Heat, radiation, electricity or chemicals can cause burns. 

In fact, burn is such a common problem that almost everybody has been burned to a more or less degree in their lives.

Thermal and chemical burns usually occur because heat or chemicals contact part of the body's surface, most often the skin. Thus, the skin usually sustains most of the damage. 

skin burn

However, severe surface burns may penetrate to deeper body structures, such as fat, muscle, or bone

In general, alkali burns are more dangerous than acidic burns because the body could not buffer alkali well.
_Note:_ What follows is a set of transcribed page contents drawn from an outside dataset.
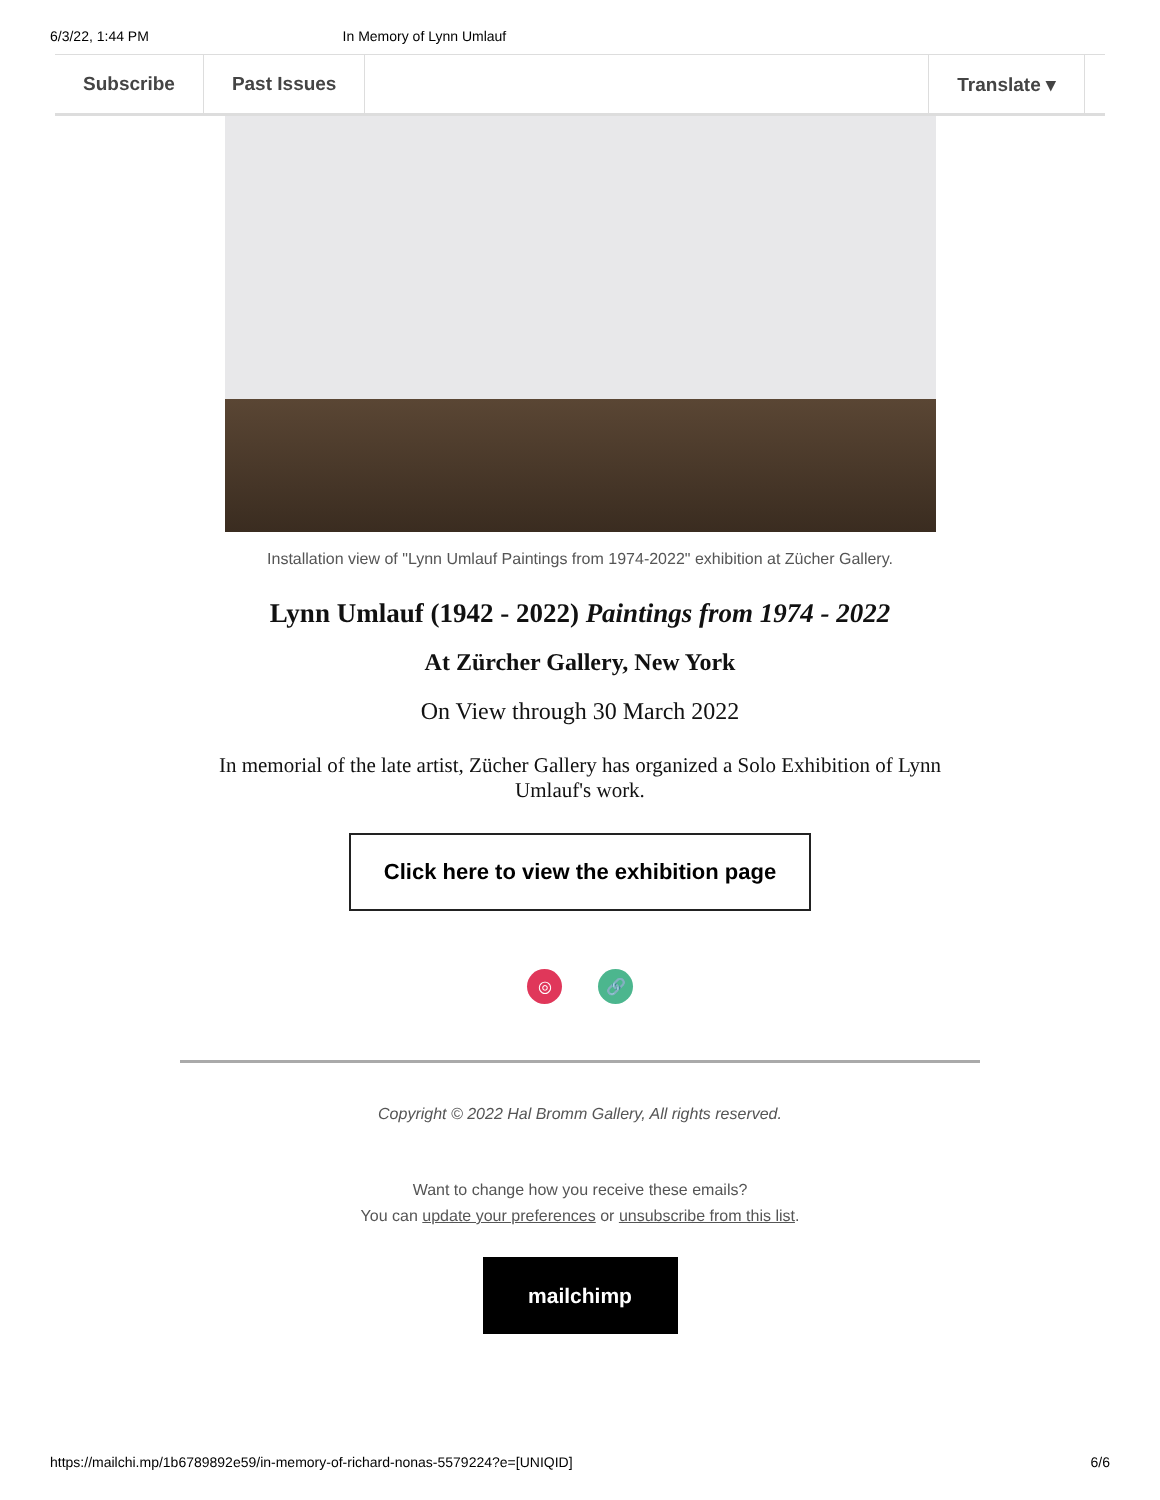6/3/22, 1:44 PM In Memory of Lynn Umlauf
Subscribe Past Issues Translate ▾
Installation view of "Lynn Umlauf Paintings from 1974-2022" exhibition at Zücher Gallery.
Lynn Umlauf (1942 - 2022) Paintings from 1974 - 2022
At Zürcher Gallery, New York
On View through 30 March 2022
In memorial of the late artist, Zücher Gallery has organized a Solo Exhibition of Lynn Umlauf's work.
Click here to view the exhibition page
◎ 🔗
Copyright © 2022 Hal Bromm Gallery, All rights reserved.
Want to change how you receive these emails?
You can update your preferences or unsubscribe from this list.
mailchimp
https://mailchi.mp/1b6789892e59/in-memory-of-richard-nonas-5579224?e=[UNIQID] 6/6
This allows for a much longer duration in injury time.

Injury from electrical burns is mostly internal because the route of least electrical resistance follows nerves, blood vessels and fascia. 

Injury is usually far worse than the external burns at the entrance and exit sites would indicate. Cardiac arrhythmias, myoglobinuria, acidosis and renal failure are common in electrical burns.

When tissues are burned, fluid leaks into them from the blood vessels, causing swelling and pain. In addition, damaged skin and other body surfaces are easily infected because they can no longer act as a barrier against invading organisms.

One to two percent of Chinese citizens (10-20 Million) get burned every year while burns affect 1.4 million Americans annually. 

Approximately 75,000 people are admitted to hospitals annually for the treatment of burns; 10 percent will die as a result of their injuries. 

Older people and young children are particularly vulnerable. 

The seriousness of a burn is measured by how many layers of skin depth the burn goes through and how much surface area the burn affects.